THIRUVANANTHAPURAM: A group of engineering students from Kerala has developed a robot named Bandicoot for manual scavenging which is responsible for several deaths across the country every year. To promote their invention these engineering students have started a start-up called ‘Genrobotics’ and they have already received the patent from Government of India and now seeking for the world patent which will be applicable in 150 counties around the globe. The Kerala Water Authority which is responsible for sewage related issues in the area has already placed an order of 50 robots.
Manual scavenging has already been abolished officially by a law in India, as it is considered as a dehumanizing practice which is basically a caste- based occupation involving the removal of untreated human excreta from bucket toilets or pit latrines. In spite of a ban, the dehumanising practice continues in the country. According to an estimate more than 1200 people died from manual scavenging related activities between 2014 and 2016 in the country.
Considering Bandicoot as a tech solution to the social malaise, Genrobotics said, “The technology will go global only after fixing the country’s nagging problem. Robots will not only restricted to sewer problem but can also be used for other under water services.”
Vimal Govind, 24-year-old , a mechanical engineer and CEO of Genrobotics said, “Death of three sewage workers on the outskirts of Bangalore two years ago prompted us to think something out of the box to tackle the problem, which is often being called India’s shame.”
“I worked more than one year in the TCS to earn some money to fund the stage one of the project. We all nine classmates of MES Engineering College in Kuttipuram came around quickly and developed the first prototype in six months. Manufacturing cost of the machine is somewhere between Rs three lakh and Rs five lakh. The machine weighs 80 kg but the main operating part that goes into the hole weighs only 30 kg,” added Rashid K, a software engineer (a team member).
Manufacturing cost of the machine is somewhere between Rs 3lakh and Rs 5 lakh, Rashid said. Their machine weighs 80kg but the main operating part that goes into the hole weighs only 30 kg.

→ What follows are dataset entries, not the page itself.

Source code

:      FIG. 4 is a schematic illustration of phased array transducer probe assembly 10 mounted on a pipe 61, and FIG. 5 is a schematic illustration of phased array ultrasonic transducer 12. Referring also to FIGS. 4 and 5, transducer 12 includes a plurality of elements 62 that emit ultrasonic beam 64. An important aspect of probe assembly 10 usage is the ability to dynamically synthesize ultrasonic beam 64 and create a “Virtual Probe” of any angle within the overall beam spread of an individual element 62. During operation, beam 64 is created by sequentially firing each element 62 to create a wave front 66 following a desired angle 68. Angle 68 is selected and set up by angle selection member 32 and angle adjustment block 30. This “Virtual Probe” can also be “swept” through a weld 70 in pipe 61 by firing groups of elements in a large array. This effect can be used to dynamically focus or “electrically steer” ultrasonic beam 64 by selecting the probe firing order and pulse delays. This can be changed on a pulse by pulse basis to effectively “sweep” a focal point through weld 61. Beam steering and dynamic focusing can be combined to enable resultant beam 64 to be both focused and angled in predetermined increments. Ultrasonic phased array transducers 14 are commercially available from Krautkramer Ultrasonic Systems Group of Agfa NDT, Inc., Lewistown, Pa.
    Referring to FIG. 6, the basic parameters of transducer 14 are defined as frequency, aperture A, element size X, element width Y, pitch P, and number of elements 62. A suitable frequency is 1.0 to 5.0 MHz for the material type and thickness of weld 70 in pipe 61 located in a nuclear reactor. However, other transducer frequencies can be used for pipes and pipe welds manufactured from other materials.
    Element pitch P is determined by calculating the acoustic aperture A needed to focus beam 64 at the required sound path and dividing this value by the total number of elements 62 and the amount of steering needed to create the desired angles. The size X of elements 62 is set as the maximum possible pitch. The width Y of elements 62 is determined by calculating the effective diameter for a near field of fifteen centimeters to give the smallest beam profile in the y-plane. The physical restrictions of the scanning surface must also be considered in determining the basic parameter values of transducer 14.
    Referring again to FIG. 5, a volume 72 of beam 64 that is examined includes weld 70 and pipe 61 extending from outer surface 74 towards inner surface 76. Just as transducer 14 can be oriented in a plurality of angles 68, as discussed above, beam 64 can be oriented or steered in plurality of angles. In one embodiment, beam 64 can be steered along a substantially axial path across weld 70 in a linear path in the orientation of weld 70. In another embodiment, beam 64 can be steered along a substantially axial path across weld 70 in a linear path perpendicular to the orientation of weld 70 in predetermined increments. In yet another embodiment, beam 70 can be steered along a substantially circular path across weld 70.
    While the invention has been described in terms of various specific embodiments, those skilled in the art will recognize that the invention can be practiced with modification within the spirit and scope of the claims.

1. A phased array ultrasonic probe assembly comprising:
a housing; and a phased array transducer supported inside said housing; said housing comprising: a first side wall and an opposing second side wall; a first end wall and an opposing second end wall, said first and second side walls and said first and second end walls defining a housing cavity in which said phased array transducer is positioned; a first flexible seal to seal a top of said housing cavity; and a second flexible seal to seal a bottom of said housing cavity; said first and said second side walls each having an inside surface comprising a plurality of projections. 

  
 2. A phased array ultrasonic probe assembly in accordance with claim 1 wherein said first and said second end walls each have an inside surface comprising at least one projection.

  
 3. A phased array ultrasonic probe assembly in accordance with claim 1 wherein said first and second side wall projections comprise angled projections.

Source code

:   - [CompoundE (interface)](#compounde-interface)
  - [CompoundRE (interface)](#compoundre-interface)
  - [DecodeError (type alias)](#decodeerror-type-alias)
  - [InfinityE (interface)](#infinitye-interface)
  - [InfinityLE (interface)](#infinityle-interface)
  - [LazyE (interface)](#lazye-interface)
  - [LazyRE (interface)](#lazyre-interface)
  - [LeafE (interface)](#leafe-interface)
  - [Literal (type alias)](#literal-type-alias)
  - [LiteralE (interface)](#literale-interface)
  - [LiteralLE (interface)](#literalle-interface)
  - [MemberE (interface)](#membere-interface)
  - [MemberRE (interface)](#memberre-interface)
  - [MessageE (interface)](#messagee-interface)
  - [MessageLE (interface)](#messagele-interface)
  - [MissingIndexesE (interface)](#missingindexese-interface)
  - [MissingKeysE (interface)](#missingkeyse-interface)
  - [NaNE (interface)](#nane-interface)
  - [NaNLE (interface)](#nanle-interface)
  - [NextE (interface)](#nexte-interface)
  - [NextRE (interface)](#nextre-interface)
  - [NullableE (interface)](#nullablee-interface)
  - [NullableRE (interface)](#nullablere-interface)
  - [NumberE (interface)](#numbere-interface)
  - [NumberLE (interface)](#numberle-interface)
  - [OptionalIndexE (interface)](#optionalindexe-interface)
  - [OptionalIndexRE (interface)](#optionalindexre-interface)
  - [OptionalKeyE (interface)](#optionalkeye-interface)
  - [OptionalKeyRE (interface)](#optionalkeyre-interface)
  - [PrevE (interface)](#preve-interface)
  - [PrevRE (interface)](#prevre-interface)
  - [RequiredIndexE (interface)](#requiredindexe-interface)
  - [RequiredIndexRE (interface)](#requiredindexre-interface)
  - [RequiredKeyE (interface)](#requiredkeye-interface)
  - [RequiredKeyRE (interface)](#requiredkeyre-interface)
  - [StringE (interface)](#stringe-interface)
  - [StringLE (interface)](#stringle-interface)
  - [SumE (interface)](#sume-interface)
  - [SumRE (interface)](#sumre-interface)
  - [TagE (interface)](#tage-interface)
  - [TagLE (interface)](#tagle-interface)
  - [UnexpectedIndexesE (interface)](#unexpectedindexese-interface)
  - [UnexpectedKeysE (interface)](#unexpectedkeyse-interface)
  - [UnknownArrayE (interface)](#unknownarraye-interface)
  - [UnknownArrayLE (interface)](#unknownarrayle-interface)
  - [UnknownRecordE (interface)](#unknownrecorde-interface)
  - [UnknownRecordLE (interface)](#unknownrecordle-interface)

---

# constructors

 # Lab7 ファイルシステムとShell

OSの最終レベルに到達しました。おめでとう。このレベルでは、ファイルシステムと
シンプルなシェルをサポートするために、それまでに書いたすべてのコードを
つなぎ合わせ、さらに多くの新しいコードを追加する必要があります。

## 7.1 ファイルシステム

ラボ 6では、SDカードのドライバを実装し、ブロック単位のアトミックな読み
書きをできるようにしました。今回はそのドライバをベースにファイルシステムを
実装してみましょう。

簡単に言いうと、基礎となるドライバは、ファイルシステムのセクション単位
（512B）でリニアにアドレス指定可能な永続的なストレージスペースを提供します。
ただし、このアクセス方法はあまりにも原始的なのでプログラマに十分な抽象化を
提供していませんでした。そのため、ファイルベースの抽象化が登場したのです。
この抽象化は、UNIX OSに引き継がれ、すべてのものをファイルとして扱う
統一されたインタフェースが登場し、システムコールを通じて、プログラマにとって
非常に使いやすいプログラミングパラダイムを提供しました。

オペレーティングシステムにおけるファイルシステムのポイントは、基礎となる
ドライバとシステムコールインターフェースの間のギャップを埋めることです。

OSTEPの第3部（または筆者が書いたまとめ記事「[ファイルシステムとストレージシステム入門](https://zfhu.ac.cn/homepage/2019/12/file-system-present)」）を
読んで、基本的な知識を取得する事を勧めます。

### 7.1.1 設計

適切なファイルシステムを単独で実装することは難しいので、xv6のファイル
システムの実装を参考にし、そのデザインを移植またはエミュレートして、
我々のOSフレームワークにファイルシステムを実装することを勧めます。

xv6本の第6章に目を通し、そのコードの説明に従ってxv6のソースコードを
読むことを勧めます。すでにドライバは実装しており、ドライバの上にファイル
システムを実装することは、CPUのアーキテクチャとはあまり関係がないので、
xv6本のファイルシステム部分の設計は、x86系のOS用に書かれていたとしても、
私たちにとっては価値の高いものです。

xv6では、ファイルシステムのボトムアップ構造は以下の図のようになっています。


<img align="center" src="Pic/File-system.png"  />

Once installed atop a clogged sewage line, a wire carrying camera goes inside the hole and beams pictures of the problem on the screen atop. After gauging the problem, the robot dismantles itself from the main machine and goes into the hole taking tools such as a shovel or a jet pipe, depending on the magnitude of the problem, and cleans the system. Young scientists claim a robot can manage three workers’ three-hour schedule in 30 minutes.
Keeping manual scavengers in mind, Genrobotics is teaching them, ‘How to operate the machine’, so that they don’t become jobless.
“Even a small boy can operate our system. We will train these workers. It is their product. We are planning to move a proposal under the Prime Minister’s flagship Swachh Bharat scheme to train them,” said Govind, who recently visited Taiwan for a presentation.
Another member of the team, Jaleesh said, “Our guiding spirit is our former President A P J Abdul Kalam. He always used to say dream, dream. The young India is committed to fulfil his dream of becoming a fully developed nation sans hunger and strife.”
“The noble product shows social commitment of these youngsters. Many firms including the BPCL promised help to take their innovation to the next stage,” said state IT Secretary M Sivasankar.
In an international conference conducted recently by the American Society of Research, out of 13 papers submitted, a paper on Bandicoot was selected as the best.